As one door closes...
This is a big week in our household: on Wednesday we'll be closing the door on our first American home and moving a few blocks over to our new place. No longer will we be high-rise city apartment dwellers; we're setting up home in a proper grown-up house with three bedrooms, a garden (ok, tiny concrete yard, but we'll take anything we can get in Center City Philadelphia) and a kitchen with an island unit. Be still my beating heart.
This is a move I've been gunning for for a while. Our modern 2-bed apartment was perfect for us when we moved in nearly 2.5 years ago with a few suitcases, a couple of boxes of books and pictures, and a modest Ikea shopping list to get it furnished. In our pre-baby life I loved being able to lounge on the communal rooftop terrace and host movie nights in the Theater room. My guilt at avoiding the well-equipped gym was assuaged by regular use of the lovely indoor pool (which always seems to be empty - why??), and as my pregnancy progressed I spent many happy hours doing lengths and dreaming of the baby we were ever closer to meeting. And the apartment continued to serve us well in the newborn months, when the proximity of changing table to washing machine to kettle was a big bonus. It also brought new pleasures, such as the delighted interest of the lovely front desk staff and older neighbours in the building, who suddenly wanted to stop and chat and admire our growing little bundle.
But during the course of last spring and summer, as E morphed from a static baby in to a tiny wrecking ball, crawling, then walking and now running around every inch of space and trailing a wake of toy, book and saucepan-based destruction behind her, I've found myself desperate for more room. We've agonised over evicting her from her bedroom every time we've had guests to stay, the guilt mounting each night we've put her to bed in a travel cot in my husband's closet (affectionately, although not entirely jokingly, termed her 'Harry Potter cupboard'). In the warm summer months, I longed for the convenient shade of a garden to set up a play mat or water table, instead of having to haul her (and the multitude of snacks, sun protection and changing stuff that accompanies any toddler) out to brave the summer heat at the park once again.
Autumn brought the exciting (and slightly terrifying) news that this coming June our little family will expand once more, and the thought of having TWO little ones room in with us as we host the plethora of family visitors this summer soon prompted the start of the search for a proper house. I am thrilled with the place we've found - great neighbourhood, still walking distance from my husband's work, all the space we could want and more. It really is a find - I couldn't be happier. And yet, as move day has drawn ever closer, I've found myself becoming increasingly wistful....

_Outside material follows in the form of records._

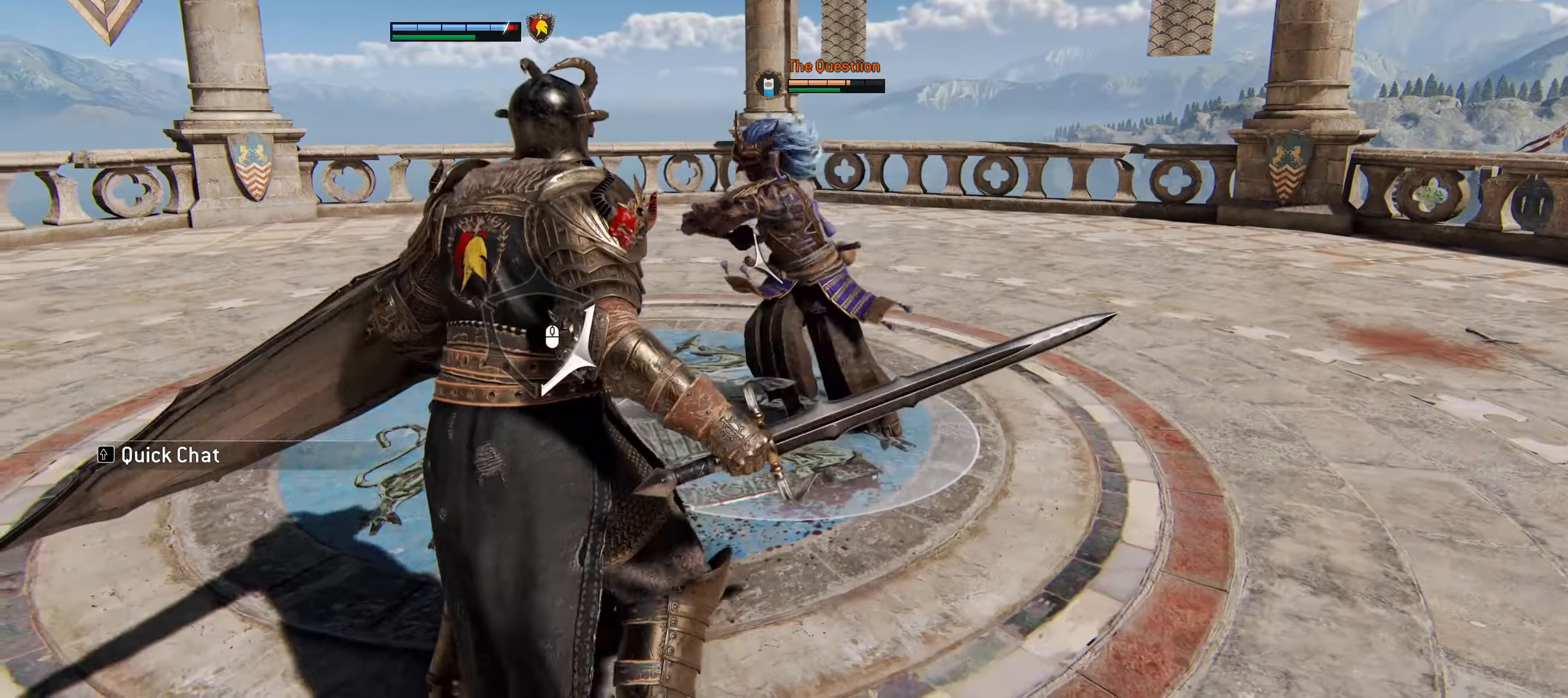
{"keys": ["w"], "mouse": [], "events": [[83, "mouse_left", "down"], [216, "mouse_left", "up"], [500, "a", "up"]]}
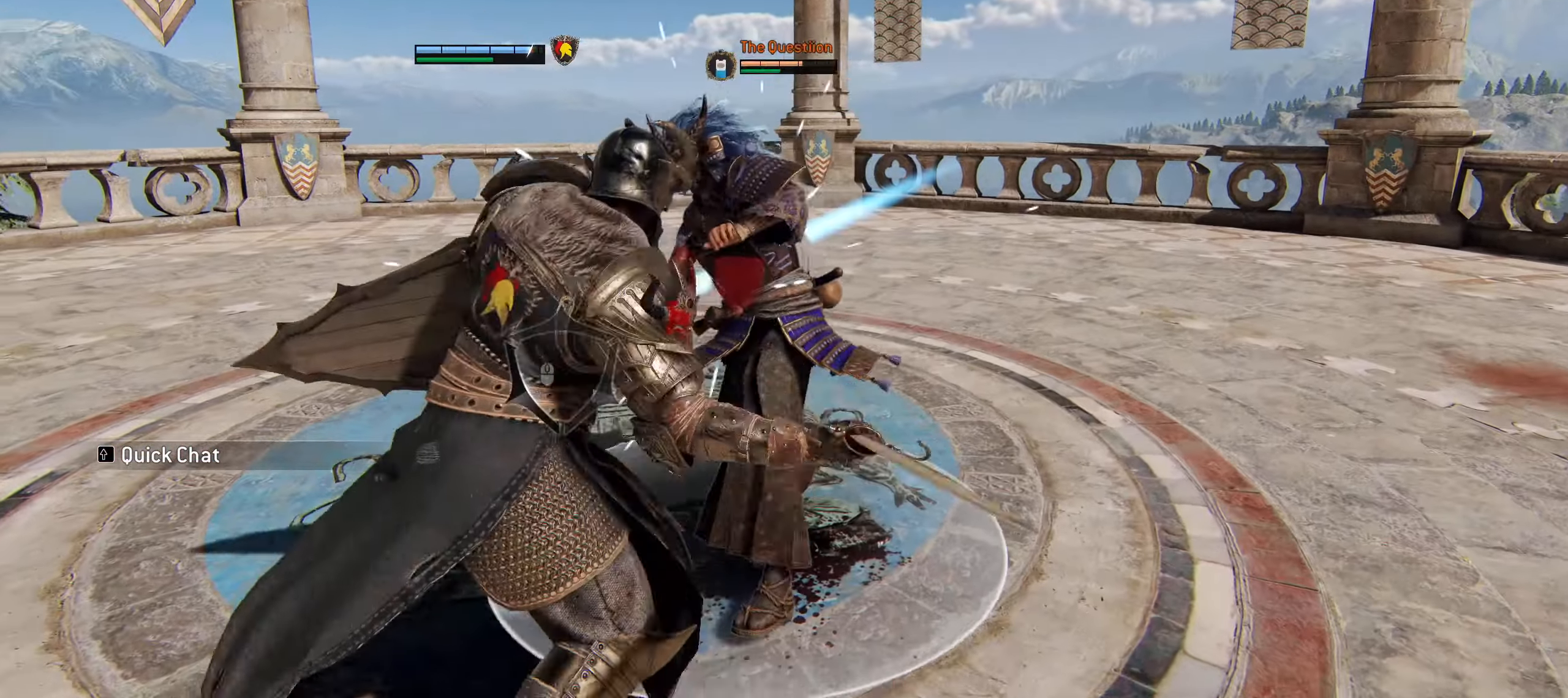
{"keys": ["w"], "mouse": [], "events": [[183, "f", "down"], [366, "f", "up"]]}
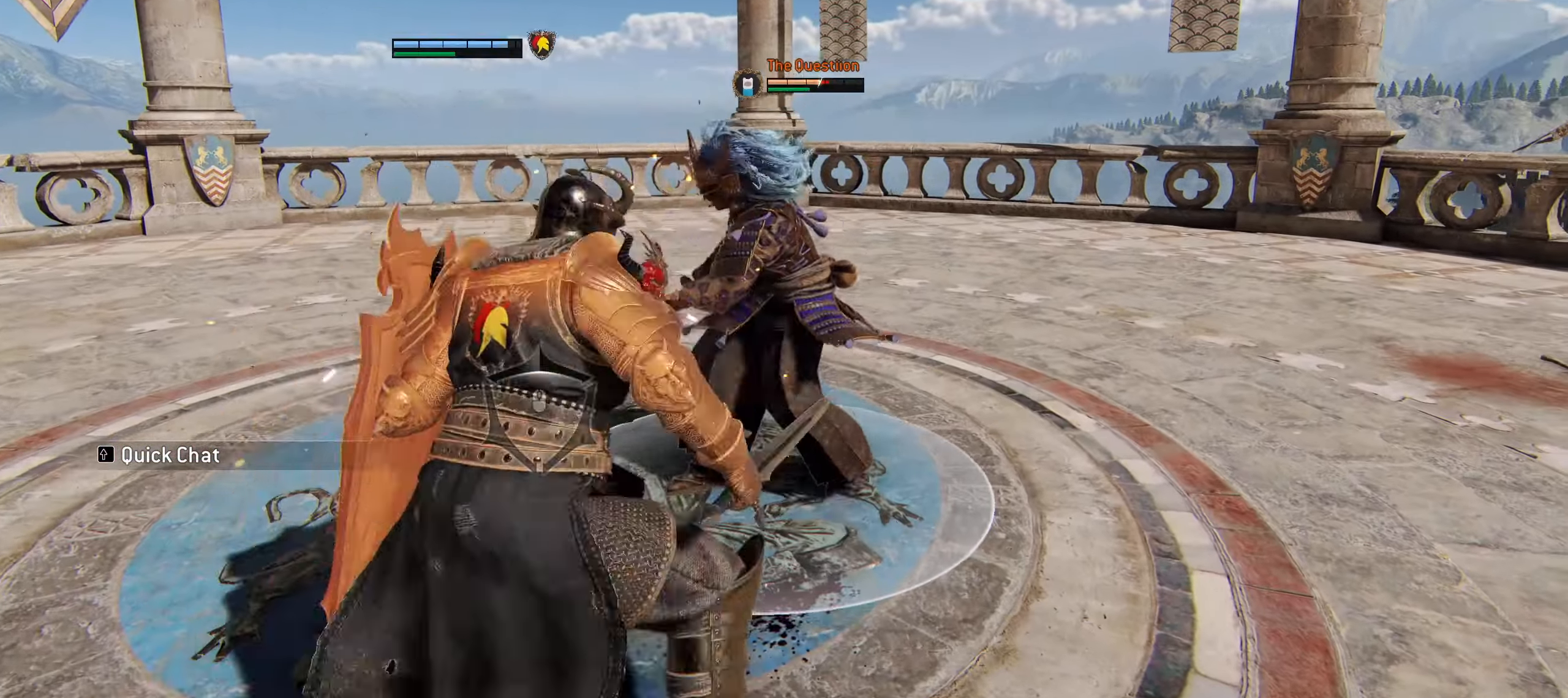
{"keys": ["w"], "mouse": ["left"], "events": [[200, "mouse_left", "down"], [350, "mouse_left", "up"], [433, "mouse_left", "down"]]}
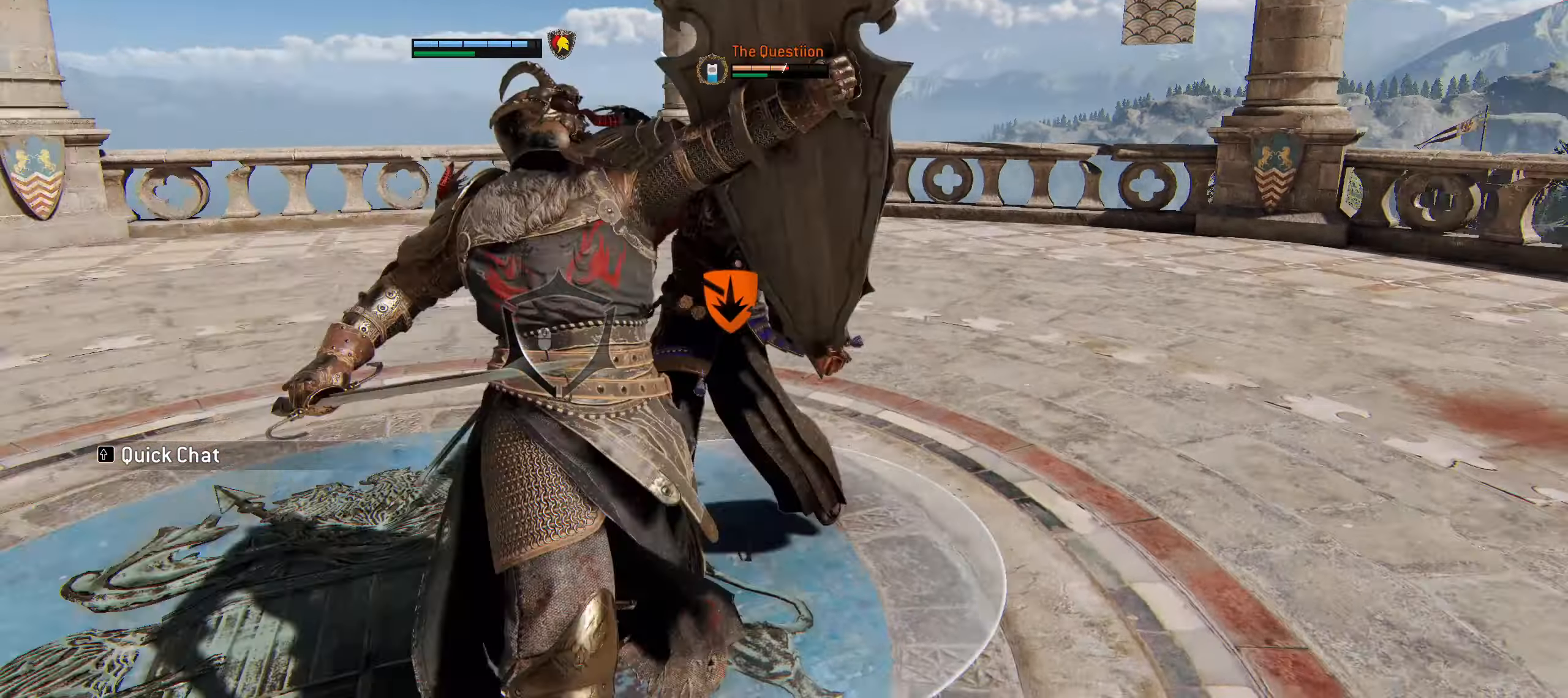
{"keys": ["c", "w"], "mouse": ["right"], "events": [[16, "mouse_left", "up"], [400, "c", "down"], [500, "mouse_right", "down"]]}
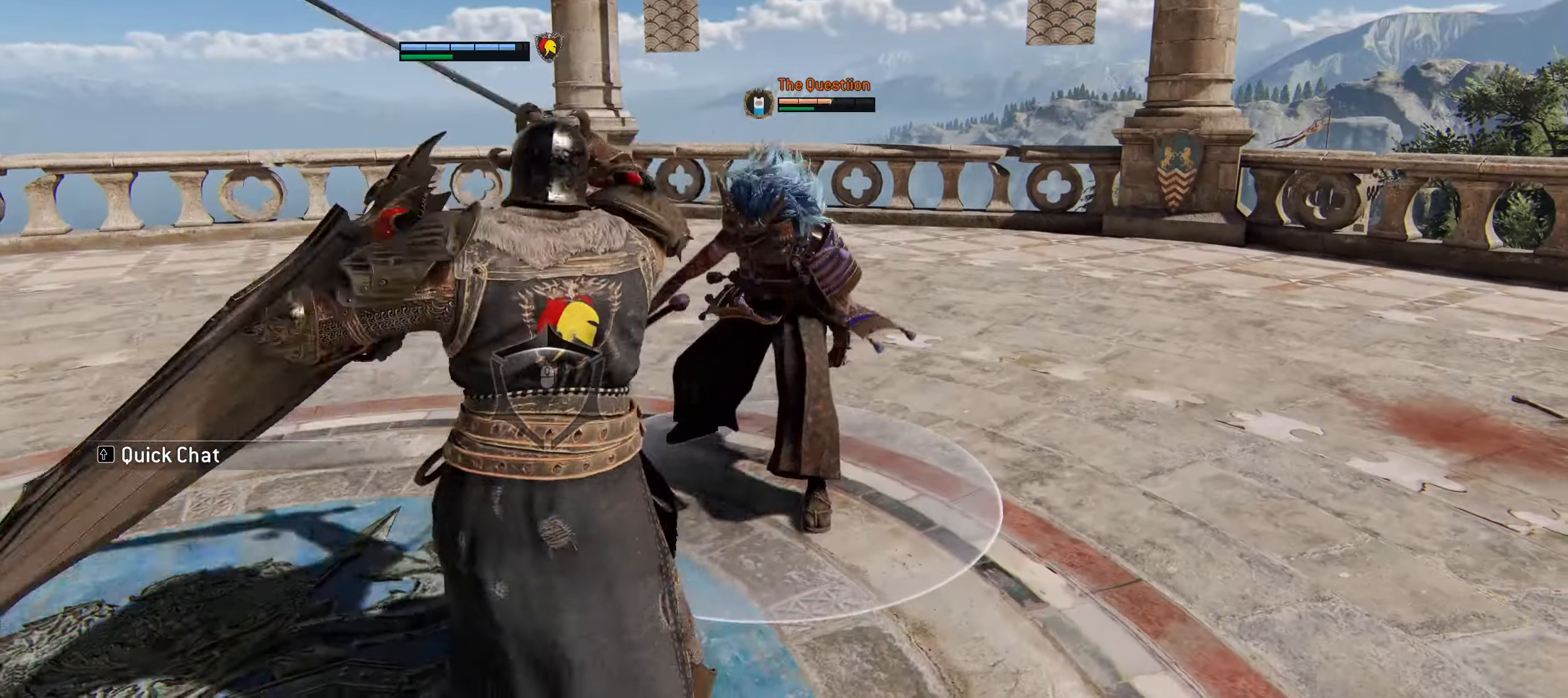
{"keys": ["w"], "mouse": ["right"], "events": [[467, "c", "up"]]}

In leaving behind our apartment, we are closing the door not only on the first place we called home in America, but more importantly on our first family home. The place to which we returned in a state of blissful exhaustion with our two-day old daughter. The climate controlled sanctuary my husband worked tirelessly to create in a bid to maintain a perfectly regulated temperature for our newborn daughter's first weeks. The floor where she first rolled, and sat up, and took those initial wobbly steps. The carpet that is littered with the stains of her first tastes. The bathroom where I trembled with joy as I learnt our family was to grow from two, to three, to four.
I know these four walls cannot contain us forever. I know we will love the new house and appreciate all the extra room we have to enjoy. But as we close the door on our apartment this week, I will probably shed a quick tear for all the firsts we are leaving behind and all the love they have brought with them. If our new home brings us half the joy again, we will be very lucky indeed.